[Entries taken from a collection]
--------------------
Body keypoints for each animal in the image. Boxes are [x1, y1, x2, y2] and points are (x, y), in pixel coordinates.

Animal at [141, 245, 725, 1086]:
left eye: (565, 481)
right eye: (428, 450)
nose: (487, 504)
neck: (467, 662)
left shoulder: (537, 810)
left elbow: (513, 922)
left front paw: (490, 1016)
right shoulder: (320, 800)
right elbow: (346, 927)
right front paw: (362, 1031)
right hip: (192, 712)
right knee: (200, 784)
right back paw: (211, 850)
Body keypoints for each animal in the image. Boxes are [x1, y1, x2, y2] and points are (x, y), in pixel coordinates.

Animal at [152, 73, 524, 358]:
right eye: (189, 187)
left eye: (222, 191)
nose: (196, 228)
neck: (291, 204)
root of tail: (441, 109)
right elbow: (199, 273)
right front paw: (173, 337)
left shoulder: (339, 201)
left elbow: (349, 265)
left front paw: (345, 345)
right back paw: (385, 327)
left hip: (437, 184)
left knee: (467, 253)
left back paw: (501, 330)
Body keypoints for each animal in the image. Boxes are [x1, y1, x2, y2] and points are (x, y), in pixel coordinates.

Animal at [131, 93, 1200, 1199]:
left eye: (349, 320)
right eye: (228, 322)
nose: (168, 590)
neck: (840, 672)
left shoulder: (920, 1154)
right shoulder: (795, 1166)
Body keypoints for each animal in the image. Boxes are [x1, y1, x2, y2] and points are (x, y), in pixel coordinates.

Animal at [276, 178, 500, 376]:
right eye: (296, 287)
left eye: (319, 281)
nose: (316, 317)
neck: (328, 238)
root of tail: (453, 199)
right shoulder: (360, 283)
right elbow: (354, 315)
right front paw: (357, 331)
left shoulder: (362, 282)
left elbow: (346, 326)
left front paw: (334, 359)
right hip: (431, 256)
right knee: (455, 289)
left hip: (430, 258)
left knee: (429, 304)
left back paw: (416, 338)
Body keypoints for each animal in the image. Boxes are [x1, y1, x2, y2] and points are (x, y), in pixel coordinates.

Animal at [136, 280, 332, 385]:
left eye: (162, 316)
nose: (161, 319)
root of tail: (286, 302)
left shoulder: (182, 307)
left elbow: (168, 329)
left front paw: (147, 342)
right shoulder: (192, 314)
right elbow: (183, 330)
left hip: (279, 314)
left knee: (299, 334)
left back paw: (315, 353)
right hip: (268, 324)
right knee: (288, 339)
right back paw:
--------------------
**Task requirements**:
An exact copy of all the entries is the required answer.

**Written solution**:
Body keypoints for each animal in the image. Boxes are [x1, y1, x2, y2] and points are (x, y), in pixel coordinates.

Animal at [141, 245, 725, 1086]:
left eye: (565, 481)
right eye: (428, 450)
nose: (487, 504)
neck: (467, 662)
left shoulder: (537, 810)
left elbow: (513, 922)
left front paw: (490, 1016)
right shoulder: (320, 800)
right elbow: (346, 927)
right front paw: (362, 1031)
right hip: (192, 712)
right knee: (200, 784)
right back paw: (211, 850)
Body keypoints for each animal in the image. Boxes are [x1, y1, x2, y2] and points are (x, y), in pixel coordinates.

Animal at [152, 73, 524, 358]:
right eye: (189, 187)
left eye: (222, 191)
nose: (196, 228)
neck: (291, 204)
root of tail: (441, 109)
right elbow: (199, 273)
right front paw: (173, 337)
left shoulder: (339, 201)
left elbow: (349, 265)
left front paw: (345, 345)
right back paw: (385, 327)
left hip: (437, 184)
left knee: (467, 253)
left back paw: (501, 330)
Body keypoints for each animal in the image. Boxes are [x1, y1, x2, y2] and points are (x, y), in pixel coordinates.

Animal at [131, 93, 1200, 1199]:
left eye: (349, 320)
right eye: (228, 322)
nose: (168, 590)
neck: (840, 672)
left shoulder: (920, 1154)
right shoulder: (795, 1166)
Body keypoints for each animal in the image. Boxes are [x1, y1, x2, y2] and points are (x, y), in pixel coordinates.

Animal at [276, 178, 500, 376]:
right eye: (296, 287)
left eye: (319, 281)
nose: (316, 317)
neck: (328, 238)
root of tail: (453, 199)
right shoulder: (360, 283)
right elbow: (354, 315)
right front paw: (357, 331)
left shoulder: (362, 282)
left elbow: (346, 326)
left front paw: (334, 359)
right hip: (431, 256)
right knee: (455, 289)
left hip: (430, 258)
left knee: (429, 304)
left back paw: (416, 338)
Body keypoints for each animal in the image. Boxes are [x1, y1, x2, y2] and points are (x, y), in pixel coordinates.

Animal at [136, 280, 332, 385]:
left eye: (162, 316)
nose: (161, 319)
root of tail: (286, 302)
left shoulder: (182, 307)
left elbow: (168, 329)
left front paw: (147, 342)
right shoulder: (192, 314)
right elbow: (183, 330)
left hip: (279, 314)
left knee: (299, 334)
left back paw: (315, 353)
right hip: (268, 324)
right knee: (288, 339)
right back paw:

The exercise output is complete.